Raised in Oregon but now based in London, 17-year-old artist Nyah Grace demonstrates her world class potential with the release of her debut single ‘Black Coffee’.
Citing the likes of Lauryn Hill, Billie Holiday, D’Angelo and Ella Fitzgerald as influences, ‘Black Coffee’ sounds like an artist with years of experience behind her. Nyah’s voice is the star of the show: rich, evocative, tender and sensual, it’s a remarkable gift for any artist, let alone one so young. The spacious, organic production complements that voice, but what’s most surprising of all is that ‘Black Coffee’ is just the third full song that she ever wrote, back when she was 14-years-old.
“I started writing it about a friend who I stopped being friends with,” she recalls. “It could be interpreted as being about a boyfriend, but it’s mostly about growing apart in a relationship. You’d like for there not to be that distance between you, but little things like black coffee remind you of them.”
The song’s meaning has continued to evolve for Nyah since it was first written. She grew up in Monmouth, Oregonto a family steeped in the farming tradition – although her great aunt was a hugely successful backing vocalist in the ‘70s, singing for Chic at their peak. Her parents had some interest in music (‘80s hits for her mum, old school rap for her dad), but her destiny was shaped when she began singing lessons as a child and her teacher encouraged her to try some jazz standards. She’s been hooked ever since.
As she summarises, “Music is something that I’ve always loved, it’s been so deeply ingrained in me since I was six. It’s my first and only passion.”
As Nyah grew older she discovered Lauryn Hill, D’Angelo and Estelle (who she recently covered on Instagram), artists whose neo-soul sound echoes the jazzy chord progressions of those early jazz icons. Nyah wanted to be a singer “but I didn’t think it was a rational dream” until her manager came on-board and introduced her to Steve Chrisanthou, the Grammy, Ivor Novello, BRIT and MOBO nominated producer/songwriter who’s best known for his work with Corinne Bailey Rae.
Nyah made several trips from Oregon to London (including The Dairy in Brixton with Michael Graves) and up to Chrisanthou’s studio in Hebden Bridge, Yorkshire. The result is a growing songbook mixing neo-soul, R&B and jazz as she continues to work on her debut album. She even spent a “nerve-wracking” session with Corinne Bailey Rae – one that was all the more memorable as she recalls singing along to ‘Put Your Records On’ as a child.

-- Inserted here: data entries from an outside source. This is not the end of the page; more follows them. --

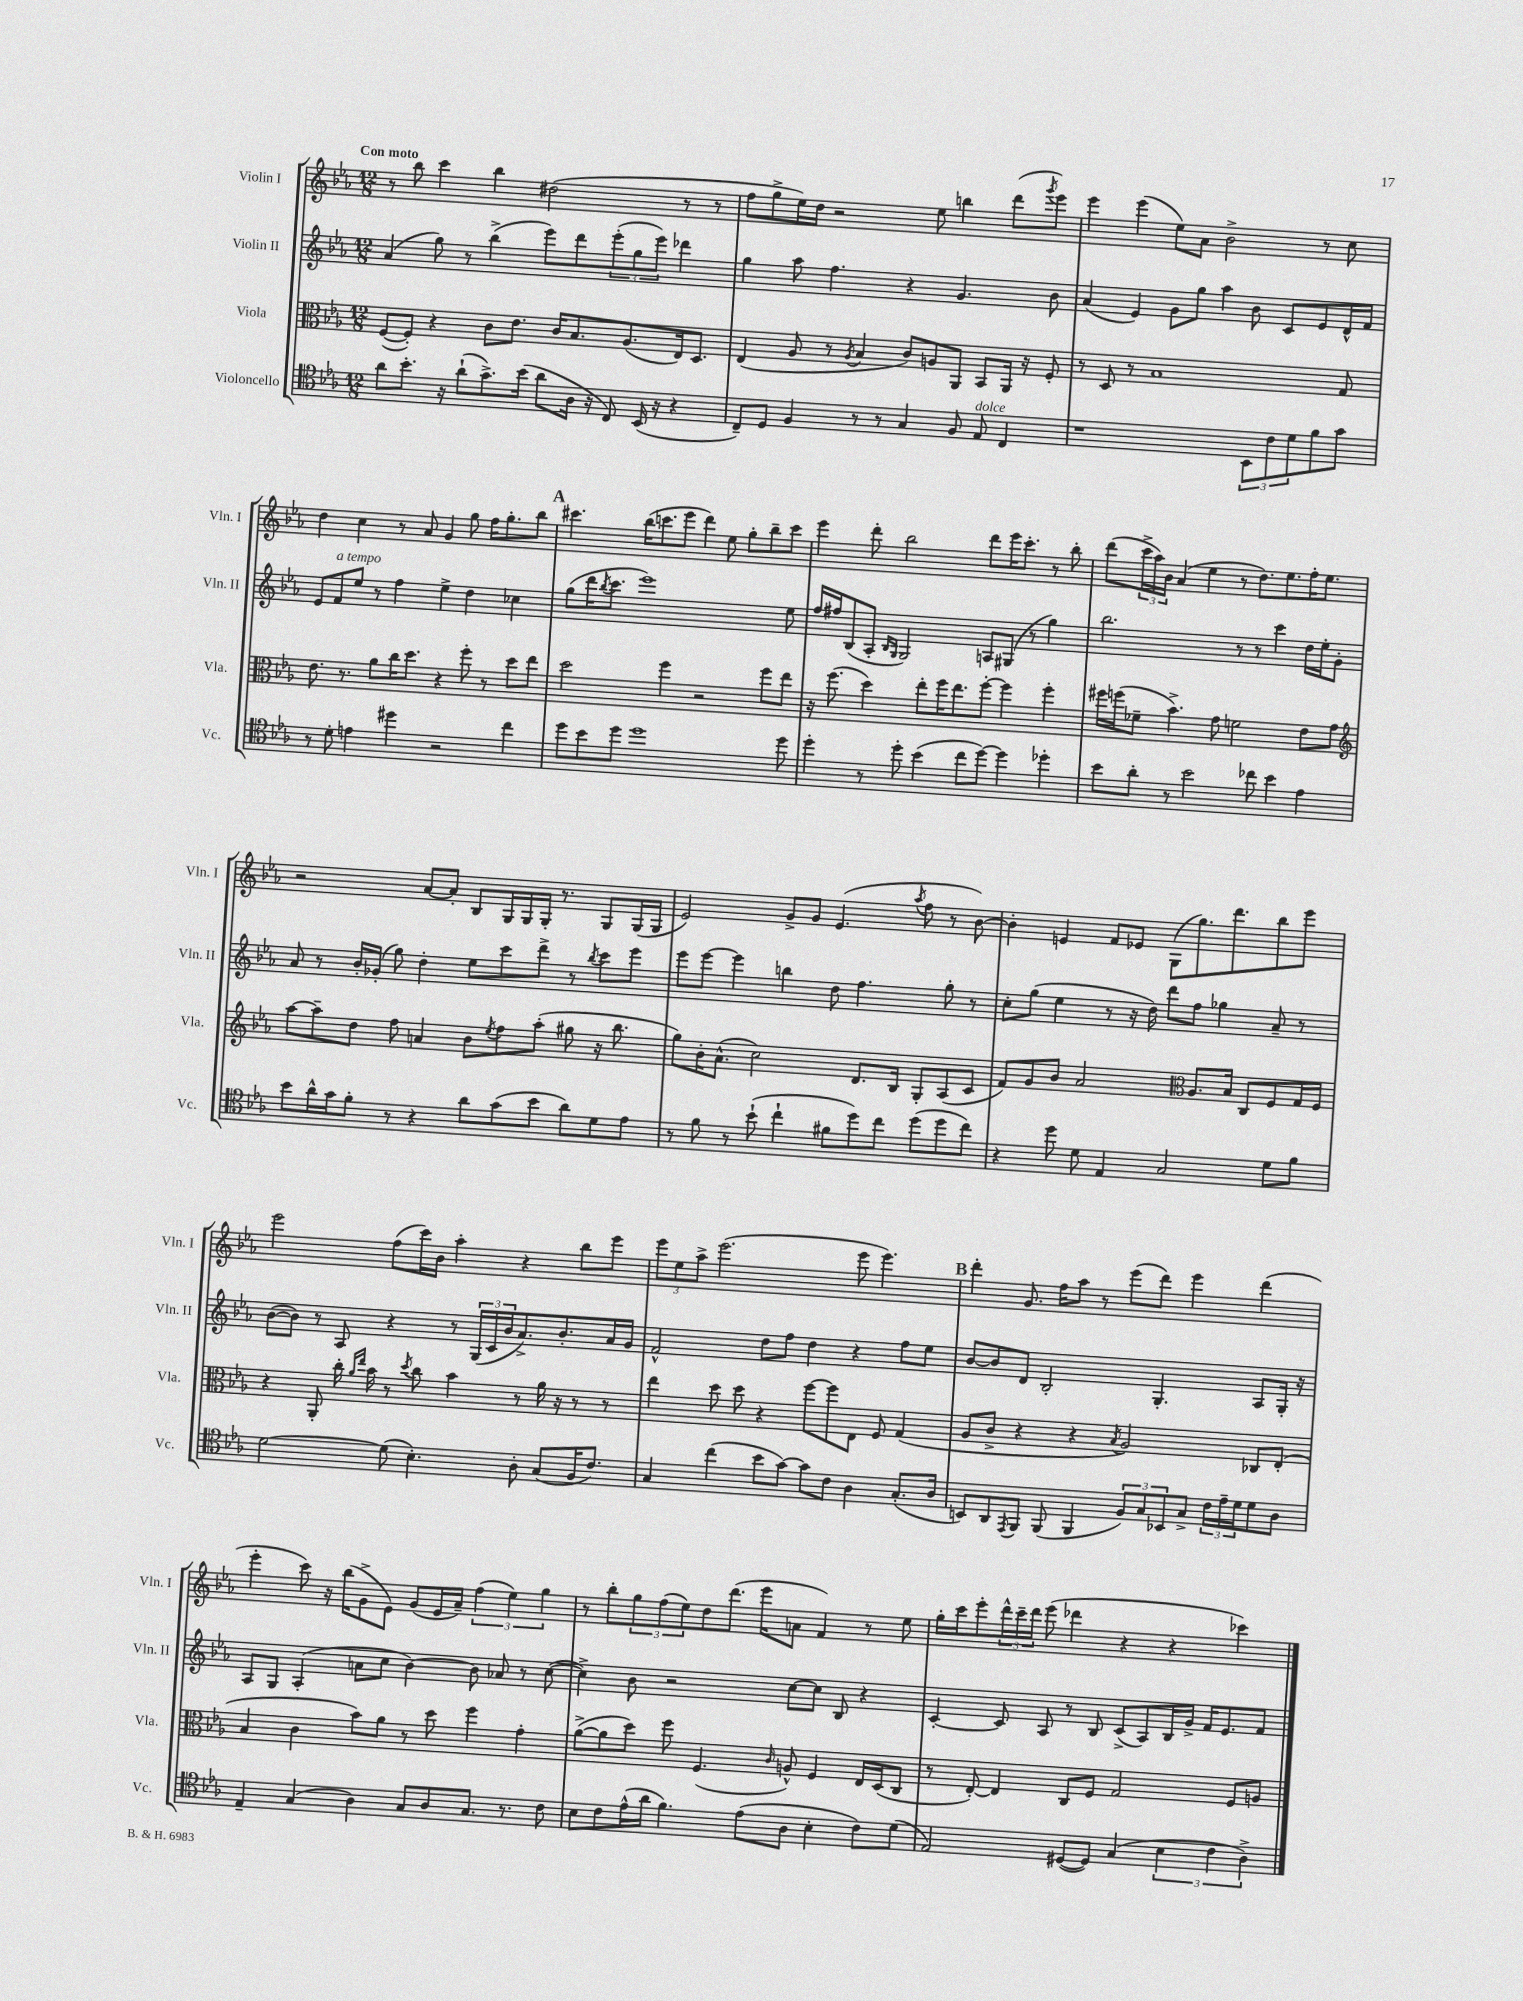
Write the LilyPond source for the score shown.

<<
\new StaffGroup <<
\new Staff = "s0" \with { instrumentName = "Violin I" shortInstrumentName = "Vln. I" } {
    \clef treble \key ees \major \numericTimeSignature \time 12/8 \tempo "Con moto"
    r8 bes''8 c'''4 bes''4 dis''2( r8 r8 |
    f''8 g''8-> ees''16) d''16 r2 ees''8 b''4 d'''8( \acciaccatura { g'''8 } ees'''8) |
    ees'''4 ees'''4( ees''8) aes'8 bes'2-> r8 c''8 |
    d''4 c''4 r8 aes'8 g'4 g''8 f''16 g''8.-. bes''8 |
    \mark \markup { \bold "A" } cis'''4. bes''16( c'''8. ees'''8 d'''4) ees''8 g''8-. bes''8-- c'''8 |
    ees'''4 d'''8-. bes''2 d'''8 ees'''16 c'''8.-. r8 bes''8-. |
    d'''8( \tuplet 3/2 { c'''16-> aes''16) bes'16 } aes'4( ees''4 r8 d''8.) ees''8. f''16-. ees''8. |
    r2 aes'8~ aes'8-. bes8 g16 g16 g16-. r8. g8 g16( g16 |
    ees'2) g'8-> g'8 ees'4.( \acciaccatura { aes''8 } f''8 r8 bes'8~) |
    bes'4-. e'4 f'8 ees'8 g8( g''8.) d'''8. bes''8 ees'''8 |
    ees'''2 f''8( c'''16) bes'16 aes''4-. r4 bes''8 ees'''8 |
    \tuplet 3/2 { ees'''8 ees''8 aes''8-> } ees'''2.( ees'''8 ees'''4.) |
    \mark \markup { \bold "B" } d'''4-. g'8. f''16 aes''8 r8 ees'''8( d'''8) ees'''4 d'''4( |
    ees'''4-. c'''8) r16 bes''16( g'8-> ees'8) g'8( ees'16 aes'16--) \tuplet 3/2 { f''4( ees''4) g''4 } |
    r8 bes''8-. \tuplet 3/2 { g''8 f''8( ees''8) } d''8 d'''8.( ees'''16 a'8 f'4) r8 ees''8 |
    g''16-. c'''16 ees'''8-. \tuplet 3/2 { d'''16-^ c'''16-- d'''16 } ees'''8( des'''4 r4 r4 ces'''4) \bar "|." |
}
\new Staff = "s1" \with { instrumentName = "Violin II" shortInstrumentName = "Vln. II" } {
    \clef treble \key ees \major \numericTimeSignature \time 12/8
    aes'4( g''8) r8 bes''4->( ees'''8) d'''8 \tuplet 3/2 { ees'''8-.( g''8 ees'''8) } des'''4 |
    g''4 aes''8 f''4. r4 g'4. bes'8 |
    aes'4( ees'4) g'8 g''8 aes''4 bes'8 c'8 ees'8 d'16-^ f'16 |
    ees'8 f'8^\markup { \italic "a tempo" } ees''8 r8 f''4 ees''4-> d''4 ces''4 |
    \mark \markup { \bold "A" } g''8( d'''16 \acciaccatura { bes''8 } c'''8. ees'''1) ees''8 |
    f''16 fis''16 bes8( aes8-. \grace { bes16 g16 } g2) a8 gis8( r8 g''4) |
    bes''2. r8 r8 c'''4 d''16 ees''16-. g'8-. |
    aes'8 r8 bes'16-. ges'16-.( g''8) d''4-. ees''8 c'''8 d'''8-> r8 \acciaccatura { bes''8 } c'''8 ees'''8 |
    ees'''8 ees'''8~ ees'''4 b''4 d''8 f''4. g''8-. r8 |
    c''8-. g''8( ees''4 r8 r16 d''16) d'''8 f''8 ges''4 aes'8-- r8 |
    bes'8~( bes'8) r8 aes8 r4 r8 \tuplet 3/2 { g16( c'16 bes'16 } aes'8.->) bes'8.-. aes'16 g'16 |
    f'2-^ d''8 f''8 d''4 r4 f''8 ees''8 |
    \mark \markup { \bold "B" } bes'8~ bes'8 d'8 bes2-. g4.-. aes8 g16-. r16 |
    aes8 g8 aes4-.( a'8 c''8 bes'4~) bes'8 aes'8 r8 c''8~( |
    c''4->) bes'8 r2 c''8~ c''8 bes8 r4 |
    c'4~-. c'8 aes8 r8 bes8 c'8->( aes8) bes16 g'16-> f'16 ees'8. f'8 \bar "|." |
}
\new Staff = "s2" \with { instrumentName = "Viola" shortInstrumentName = "Vla." } {
    \clef alto \key ees \major \numericTimeSignature \time 12/8
    f8~( f8-.) r4 c'8 ees'8. c'16 bes8. aes8.( ees16) d8. |
    ees4( aes8 r8 \acciaccatura { aes8 } bes4 c'8) a8 aes,8 bes,8 aes,16 r16 f8-. |
    r8 d8 r8 bes1 g8 |
    ees'8. r8. aes'8 c''16 d''8. r4 f''8-. r8 d''8 ees''8 |
    \mark \markup { \bold "A" } d''2 f''4 r2 f''8 ees''8 |
    r16 f''8.( d''4) ees''8-. f''16 ees''8. f''8~-. f''4 f''4-. |
    fis''16 f''16( fes'8-- bes'4.->) g'8 f'2 ees'8 g'8 |
    \clef treble aes''8~ aes''8-- d''8 f''8 a'4 bes'8 \acciaccatura { ees''8 } f''8 aes''8-.( gis''8 r16 bes''8. |
    g''8) bes'16-. aes'8.-^( c''2) d'8. bes16 g8-. aes8( c'8 |
    f'8) g'8 bes'8 aes'2 \clef alto aes8. bes16 c8 f8 g16 f16 |
    r4 aes,8-. c''16-. \grace { aes'16 ees''16 } bes'16 r8 \acciaccatura { d''8 } c''8 bes'4 r8 aes'16 r16 r8 r8 |
    ees''4 d''8 d''8 r4 f''8~ f''8 ees8 f8 g4( |
    \mark \markup { \bold "B" } aes8 c'8-> r4 r4 \acciaccatura { bes8 } aes2) ces8 ees8-.( |
    bes4 c'4 bes'8) aes'8 r8 d''8 f''4 g'4-. |
    aes'8~->( aes'8 d''8) f''8 f4.( \grace { c'16 } a8-^) f4 ees16 d16( c8 |
    r8 ees8~-.) ees4 c8 f8 g2 f8 a8 \bar "|." |
}
\new Staff = "s3" \with { instrumentName = "Violoncello" shortInstrumentName = "Vc." } {
    \clef tenor \key ees \major \numericTimeSignature \time 12/8
    aes'8 bes'8.-. r16 aes'8-!( g'8.->) bes'16( aes'8 aes16 r16 c8) bes,16( r16 r4 |
    c8--) d8 f4 r8 r8 g4 f8 ees8^\markup { \italic "dolce" } c4 |
    r1 \tuplet 3/2 { bes,8 c'8 d'8 } f'8 g'8 |
    r8 d'8-. e'4 dis''4 r2 c''4 |
    \mark \markup { \bold "A" } d''8 bes'8 d''8 d''1 d''8 |
    d''4-. r8 d''8-. bes'4( c''8 d''8~) d''4 des''4-. |
    bes'8 aes'8-. r8 bes'2 ces''8 bes'4 ees'4 |
    bes'8 aes'16-^ g'16 f'8-. r8 r4 aes'8 g'8( bes'8 aes'8) d'8 ees'8 |
    r8 f'8 r8 bes'8-!( c''4-! fis'8 d''8) c''8 d''8( d''8 c''8) |
    r4 d''8 d'8 ees4 g2 d'8 f'8 |
    d'2~ d'8( bes4.-.) aes8-. g8( f16 c'8.) |
    g4 c''4( bes'8 g'8~) g'8 c'8 aes4 g8.-.( aes16 |
    \mark \markup { \bold "B" } b,8) aes,8 \acciaccatura { ees,8 } f,8 f,8( f,4 \tuplet 3/2 { f8) g8 bes,8 } g8-> \tuplet 3/2 { c'16 ees'16-- d'16 } d'8 aes8 |
    ees4-- g4( aes4) g8 aes8 g8. r8. c'8 |
    bes8 c'8 ees'16-^( aes'16 f'4.) ees'8( aes8 bes4-. c'8) d'8( |
    ees2) dis8~( dis8) g4( \tuplet 3/2 { bes4 c'4 aes4->) } \bar "|." |
}
>>
>>
\layout { \context { \Score \remove "Bar_number_engraver" } }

Another once-in-a-lifetime moment occurred when she featured on Al Gore’s broadcast ‘24 Hours of Reality: Protect Our Planet, Protect Ourselves’. As one of the youngest artists on an all-star bill spanning the Foo Fighters to The Lumineers, Nyah met both Al Gore and Bill Nye.
Realising that she was maximising her potential, Nyah made the life-changing decision to move to London on a full-time basis. “It’s definitely an adventure,” she admits, “but it’s way more fun than tough.” That dedication is already paying off. Not only has ‘Black Coffee’ been released, but it’s earned huge support from Caffé Nero, who are giving it regular airtime in every one of their 900 UK stores.